====== Texto proporcionado ======
El método fue, nos juntamos, sabíamos qué íbamos a escribir, él es dramaturgo, así que propuse pautas de escrituras, puntos concretos del universo que íbamos a relatar, cada uno se iba a otro lugar de la casa, nos reuníamos de nuevo en 45 minutos, nos dábamos pautas para el próximo encuentro.

¿Duró mucho ese proceso?
Cuatro o cinco meses, porque estábamos cada uno con otros proyectos. Después ya yo con la idea de escritor de cine lo pensé con un tratamiento de cómo unir escenas, ver qué faltaba, armar secuencias y completarlas. Así se terminó el primer guion. Después tuvimos una devolución de una escritora, Paula Markovitch, reescribimos el guion con Gustavo, ya consultándolo, porque eran sugerencias de la devolución de Paula y luego se reescribió con los actores, que son la mayoría de la escena teatral cordobesa. Con ellos nos gusta mucho jugar a la actuación y pautamos, sin saber cuándo se iba a filmar, encuentros para que no nos encuentre el rodaje sin conocernos. A diferencia de De Caravana que usamos técnicas de clown, acá empezamos con las escenas más importantes, filmamos, y yo reescribí el guion a partir de aquello que surgía de los ensayos.

Sos cercano a los adolescentes, la primera escena los tiene como protagonistas, ¿qué encontras en ese universo y cómo podés reflejarlos tan naturalmente?
====== Bloque de datos ======
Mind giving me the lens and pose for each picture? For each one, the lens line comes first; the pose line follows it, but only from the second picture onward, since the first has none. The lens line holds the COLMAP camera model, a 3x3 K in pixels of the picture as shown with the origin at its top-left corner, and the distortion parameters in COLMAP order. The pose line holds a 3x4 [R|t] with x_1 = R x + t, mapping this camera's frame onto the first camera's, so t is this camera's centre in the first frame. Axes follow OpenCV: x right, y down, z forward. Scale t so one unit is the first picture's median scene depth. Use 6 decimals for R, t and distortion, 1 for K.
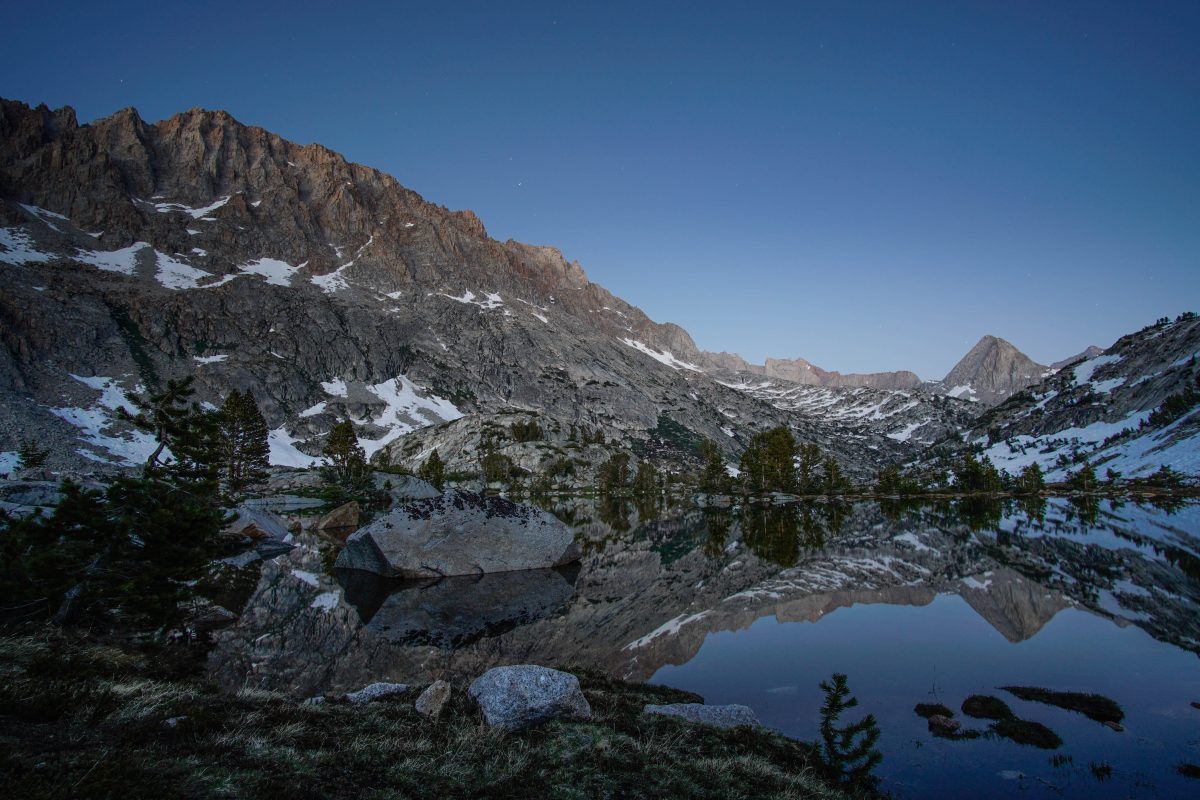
lens RADIAL K [[651.3, 0, 600.0], [0, 651.3, 400.0], [0, 0, 1]] dist [-0.020578, 0.002046]
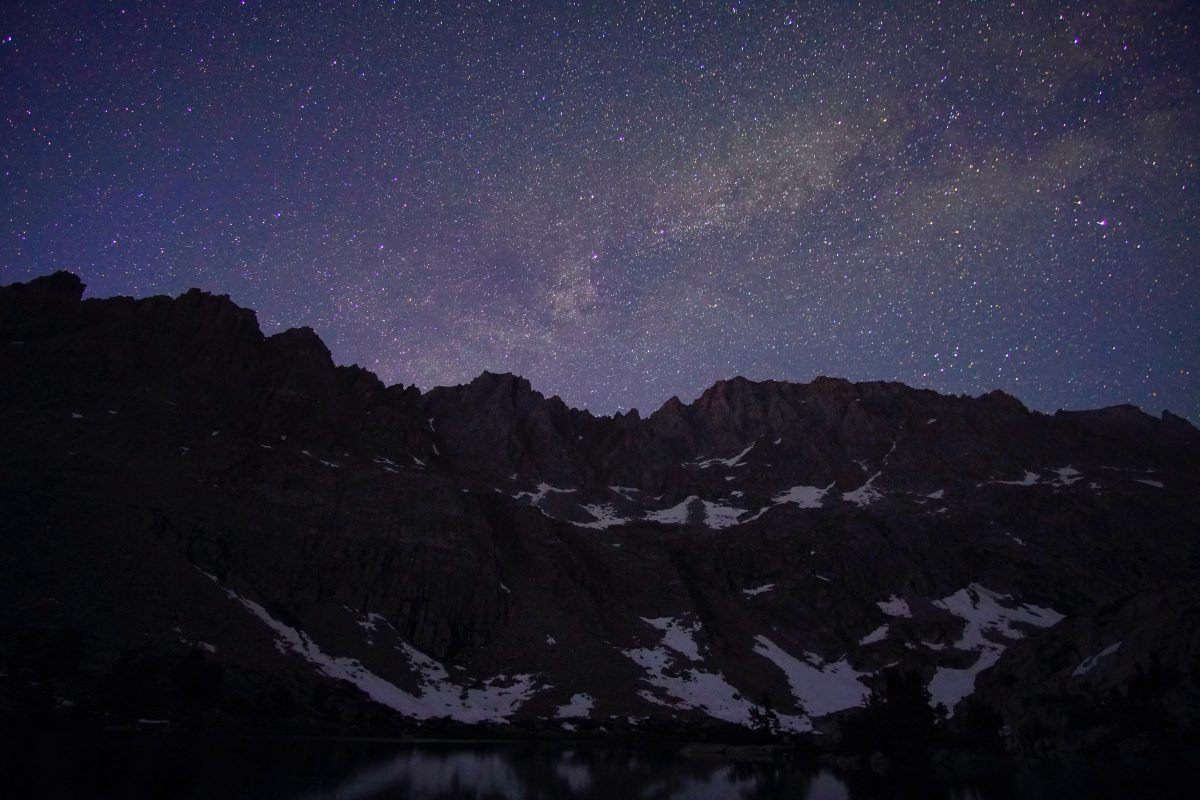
lens RADIAL K [[651.3, 0, 600.0], [0, 651.3, 400.0], [0, 0, 1]] dist [-0.020578, 0.002046]
pose [[0.694377, -0.324099, -0.642495, -0.044147], [0.080573, 0.922238, -0.378133, 0.017719], [0.715087, 0.210800, 0.666494, 0.104420]]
======
Completa lo siguiente:
1. Responde según el texto sobre la escritura del guion:
(a) ¿Cuánto tiempo pasaba antes de que volvieran a reunirse mientras escribían?
(b) ¿Cuánto duró ese proceso?
(c) ¿Quién hizo la devolución sobre el primer guion?
2. Copia el fragmento del texto sobre el guion que empieza con las palabras "El método fue, nos" y termina con "el próximo encuentro.", y cambia "dramaturgo" por "guionista".

Respuestas dadas:
1.
(a) 45 minutos.
(b) Cuatro o cinco meses.
(c) La escritora Paula Markovitch.

2.
El método fue, nos juntamos, sabíamos qué íbamos a escribir, él es guionista, así que propuse pautas de escrituras, puntos concretos del universo que íbamos a relatar, cada uno se iba a otro lugar de la casa, nos reuníamos de nuevo en 45 minutos, nos dábamos pautas para el próximo encuentro.